### Set tasks
• 1. Return the passage on thorium-229 word for word, from "This is pretty" to "good energy density.".
• 2. From the passage on thorium-229, list every type of electromagnetic radiation it names.

### Passage provided
- - -

Apparently it is neither:

Decay of the 229Th isomeric state of the neutral thorium atom occurs predominantly by internal conversion (IC) with emission of an electron

https://www.nature.com/articles/nature17669

https://en.wikipedia.org/wiki/Internal_conversion

This is pretty weird. You shine UV light (with exactly the right wavelength) on 229Th, and it spits out electrons. But not like the photoelectric effect, where the electrons stop as soon as you turn off the light. No no. The Thorium keeps spitting out an exponentially-decaying stream of electrons for hours after you stop illuminating it.

Almost like an exponentially-discharging solar-powered current source (for a very specific wavelength of "solar").



Apparently in some ionized states it can't produce the electron and will instead produce the gamma, I'm unclear where the extra energy comes from.

> Almost like an exponentially-discharging solar-powered current source (for a very specific wavelength of "solar").

If one could make the UV source highly efficient perhaps it could be used as a battery with extremely good energy density.


It doesn't produce an electron, it just donates its energy to one of the electrons bound to it. This energy is then used to free the electron from its bounds and any extra energy is used to give the electron some speed. Effectively the same energy is consumed when emitting the photon or releasing the electron. If the thorium is sufficiently ionized (the more electrons you strip from an atom, the harder it gets to strip the next one), the binding energy of the electrons is so high that the energy from the nuclear excited state is not enough to free the electron and the process is completely blocked from happening.


I'm unclear where the extra energy comes from.

When the atom ejects an electron, the hole left behind gets filled by an electron from a neighboring atom. Then the same thing happens to the neighbor -- and so on. This is electrical current flowing. Eventually the loop closes and some hole somewhere in the universe gets filled by the original ejected electron.

The hole in one atom can get filled by an electron from a higher orbital in a neighboring atom. In that case the energy gained will be greater than the energy lost by the original electron ejection. This is the situation where you get a photon (x-ray) with a higher energy (= shorter wavelength) than the original incident photon (ultraviolet).

- - -

### Excerpted records
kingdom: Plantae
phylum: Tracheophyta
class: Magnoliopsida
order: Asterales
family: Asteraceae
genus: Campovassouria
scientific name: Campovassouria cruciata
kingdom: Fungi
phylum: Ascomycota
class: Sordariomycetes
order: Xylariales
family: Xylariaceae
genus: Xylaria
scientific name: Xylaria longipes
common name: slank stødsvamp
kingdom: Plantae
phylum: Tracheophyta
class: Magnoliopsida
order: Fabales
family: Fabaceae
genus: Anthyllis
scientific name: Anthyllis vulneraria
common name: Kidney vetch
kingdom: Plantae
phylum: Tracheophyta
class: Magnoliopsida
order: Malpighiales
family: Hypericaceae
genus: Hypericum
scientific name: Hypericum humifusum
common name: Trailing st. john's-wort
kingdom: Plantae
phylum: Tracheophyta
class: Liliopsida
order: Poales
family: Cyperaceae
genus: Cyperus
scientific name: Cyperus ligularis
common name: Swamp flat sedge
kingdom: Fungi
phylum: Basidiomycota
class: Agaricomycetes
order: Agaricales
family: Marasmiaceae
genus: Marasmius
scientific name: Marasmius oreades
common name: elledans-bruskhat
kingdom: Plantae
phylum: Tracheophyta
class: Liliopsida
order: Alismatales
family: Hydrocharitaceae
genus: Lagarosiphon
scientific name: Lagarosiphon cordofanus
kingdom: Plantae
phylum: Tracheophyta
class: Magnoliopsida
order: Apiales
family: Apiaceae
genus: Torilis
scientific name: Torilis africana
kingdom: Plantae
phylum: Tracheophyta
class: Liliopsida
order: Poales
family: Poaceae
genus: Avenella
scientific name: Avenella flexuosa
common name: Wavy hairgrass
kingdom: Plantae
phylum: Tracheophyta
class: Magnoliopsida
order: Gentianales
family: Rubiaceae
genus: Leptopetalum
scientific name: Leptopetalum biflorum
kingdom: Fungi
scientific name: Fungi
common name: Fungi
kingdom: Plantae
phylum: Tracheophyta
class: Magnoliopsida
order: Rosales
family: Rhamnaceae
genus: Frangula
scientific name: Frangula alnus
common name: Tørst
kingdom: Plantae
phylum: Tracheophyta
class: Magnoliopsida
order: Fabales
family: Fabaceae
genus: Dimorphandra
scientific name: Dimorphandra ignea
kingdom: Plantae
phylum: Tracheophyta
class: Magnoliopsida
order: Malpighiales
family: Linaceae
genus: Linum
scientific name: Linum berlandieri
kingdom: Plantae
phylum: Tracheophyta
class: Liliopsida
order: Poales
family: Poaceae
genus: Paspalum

- - -

### Results by task
• 1.
This is pretty weird. You shine UV light (with exactly the right wavelength) on 229Th, and it spits out electrons. But not like the photoelectric effect, where the electrons stop as soon as you turn off the light. No no. The Thorium keeps spitting out an exponentially-decaying stream of electrons for hours after you stop illuminating it.

Almost like an exponentially-discharging solar-powered current source (for a very specific wavelength of "solar").



Apparently in some ionized states it can't produce the electron and will instead produce the gamma, I'm unclear where the extra energy comes from.

> Almost like an exponentially-discharging solar-powered current source (for a very specific wavelength of "solar").

If one could make the UV source highly efficient perhaps it could be used as a battery with extremely good energy density.

• 2.
- Ultraviolet (UV) light
- Gamma
- X-ray